If Apple is to return to the same kind of growth it saw in late 2014 and early 2015, it must lure more Chinese consumers away from local smartphone makers such as Oppo, Vivo and Xiaomi.

Apple Watch and AirPods

Apple is about to report the first full quarter of sales for its wireless earbuds AirPods. Anecdotal evidence suggests that the product has been a huge hit for Apple: analysts at Creative Strategies and Experian conducted a survey of 942 people that found a 98 per cent satisfaction rating – higher than similar surveys rated the iPhone, iPad or Apple Watch in the first year of availability. However, AirPod sales have been limited by supply shortages; customers ordering a pair today in the US can expect to wait several weeks for a delivery.

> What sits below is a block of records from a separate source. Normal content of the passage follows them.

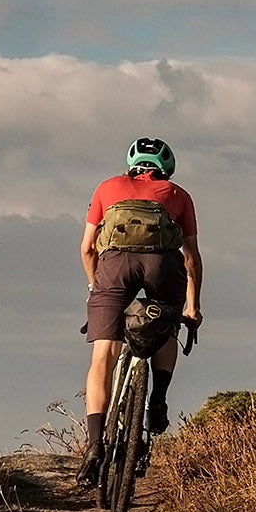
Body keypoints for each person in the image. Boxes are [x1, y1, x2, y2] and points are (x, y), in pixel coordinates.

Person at [76, 137, 203, 481]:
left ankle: (93, 445)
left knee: (103, 356)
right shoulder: (178, 195)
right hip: (162, 267)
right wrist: (192, 307)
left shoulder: (107, 187)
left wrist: (96, 288)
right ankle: (158, 400)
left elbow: (88, 248)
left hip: (115, 267)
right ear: (166, 167)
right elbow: (190, 257)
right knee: (165, 325)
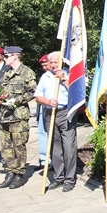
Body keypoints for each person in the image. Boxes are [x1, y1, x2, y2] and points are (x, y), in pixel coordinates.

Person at [34, 51, 77, 192]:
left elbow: (76, 93)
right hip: (49, 112)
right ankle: (59, 177)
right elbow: (38, 96)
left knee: (68, 146)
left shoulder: (69, 74)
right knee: (54, 146)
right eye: (51, 62)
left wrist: (63, 78)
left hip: (65, 112)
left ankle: (70, 179)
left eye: (55, 62)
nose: (52, 65)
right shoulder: (45, 77)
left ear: (62, 62)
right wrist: (47, 101)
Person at [0, 46, 37, 189]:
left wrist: (16, 100)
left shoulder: (26, 72)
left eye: (6, 57)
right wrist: (1, 99)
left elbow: (33, 92)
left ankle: (19, 174)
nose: (4, 59)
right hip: (5, 115)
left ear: (15, 56)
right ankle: (10, 172)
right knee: (6, 147)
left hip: (18, 116)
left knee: (19, 146)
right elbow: (3, 91)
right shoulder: (7, 73)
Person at [34, 54, 50, 171]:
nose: (45, 67)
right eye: (43, 66)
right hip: (42, 107)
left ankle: (52, 161)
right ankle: (43, 160)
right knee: (42, 132)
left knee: (51, 135)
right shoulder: (44, 77)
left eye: (46, 65)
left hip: (51, 108)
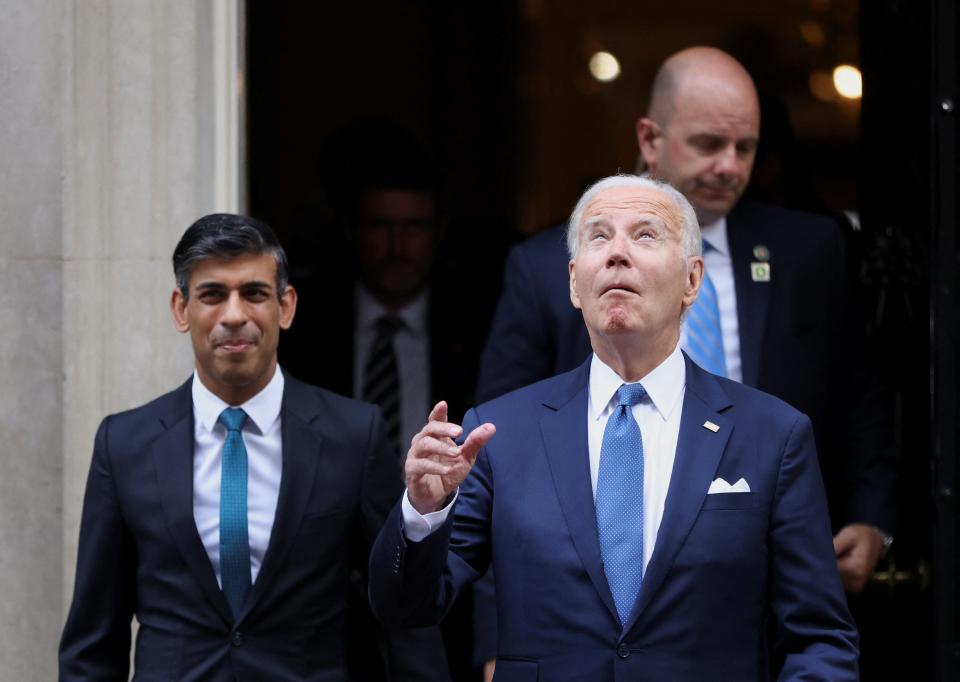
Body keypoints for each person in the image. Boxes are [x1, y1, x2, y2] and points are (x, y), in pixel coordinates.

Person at [369, 175, 859, 680]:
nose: (617, 254)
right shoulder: (499, 434)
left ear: (692, 280)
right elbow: (405, 610)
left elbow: (818, 638)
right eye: (598, 237)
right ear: (574, 283)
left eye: (645, 235)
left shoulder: (772, 435)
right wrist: (423, 512)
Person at [477, 46, 895, 600]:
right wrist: (495, 647)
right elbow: (498, 459)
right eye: (709, 144)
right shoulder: (550, 266)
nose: (730, 166)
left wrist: (872, 520)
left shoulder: (810, 250)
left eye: (745, 147)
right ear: (650, 140)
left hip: (778, 578)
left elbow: (857, 397)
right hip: (602, 590)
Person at [58, 214, 417, 680]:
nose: (234, 315)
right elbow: (93, 638)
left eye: (253, 293)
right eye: (212, 294)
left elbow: (403, 615)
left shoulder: (354, 435)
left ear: (285, 306)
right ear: (180, 309)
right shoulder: (124, 444)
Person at [282, 132, 481, 681]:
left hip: (447, 586)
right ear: (351, 232)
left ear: (438, 233)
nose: (397, 244)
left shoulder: (475, 327)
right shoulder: (307, 332)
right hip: (326, 595)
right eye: (380, 226)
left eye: (413, 227)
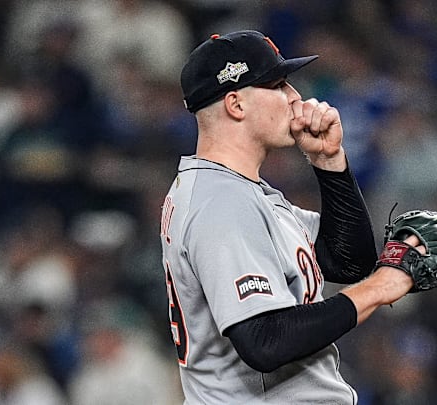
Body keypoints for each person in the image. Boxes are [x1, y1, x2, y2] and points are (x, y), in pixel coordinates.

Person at [159, 30, 420, 404]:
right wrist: (380, 288)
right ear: (236, 104)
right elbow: (264, 341)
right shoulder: (221, 202)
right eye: (279, 85)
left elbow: (345, 261)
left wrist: (329, 162)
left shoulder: (242, 191)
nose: (296, 98)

If it wants to trumpet its success Apple might give a sales figure for its AirPods but it is more likely to keep them private, as it continues to do with Apple Watch sales.

Both products are lumped into the “Other products” category that also includes iPods, Beats headphones and other accessories. For Apple Watch, which typically has its strongest quarter in the run-up to the holidays, Mr Cybart expects unit sales to rise 25 per cent year-on-year to 1.9 million devices for the March quarter. That could end up being less than the (cheaper) AirPods, for which Mr Cybart predicts sales of about 2 million units.

Clues to future products

The main focus for analysts and investors for Apple’s future is the next iPhone, which promises to have a new kind of screen and a sophisticated “augmented reality” camera system. Supply is likely to be as important as demand in determining whether it really will create the sales “supercycle” that many are hoping for so expect analysts to probe for hints about Apple’s progress in securing OLED screens and other components that could limit its production at first.

Looking beyond the iPhone, a new Siri-powered “smart speaker” is looking increasingly likely to launch in June at Apple’s developer conference, while even further out augmented reality glasses and self-driving cars also form part of its long-range R&D. Now that the first Apple test vehicles are out in public and driving around Silicon Valley, investors might expect some indication of how long it will take for an iCar – or something like it – to emerge from its secret labs.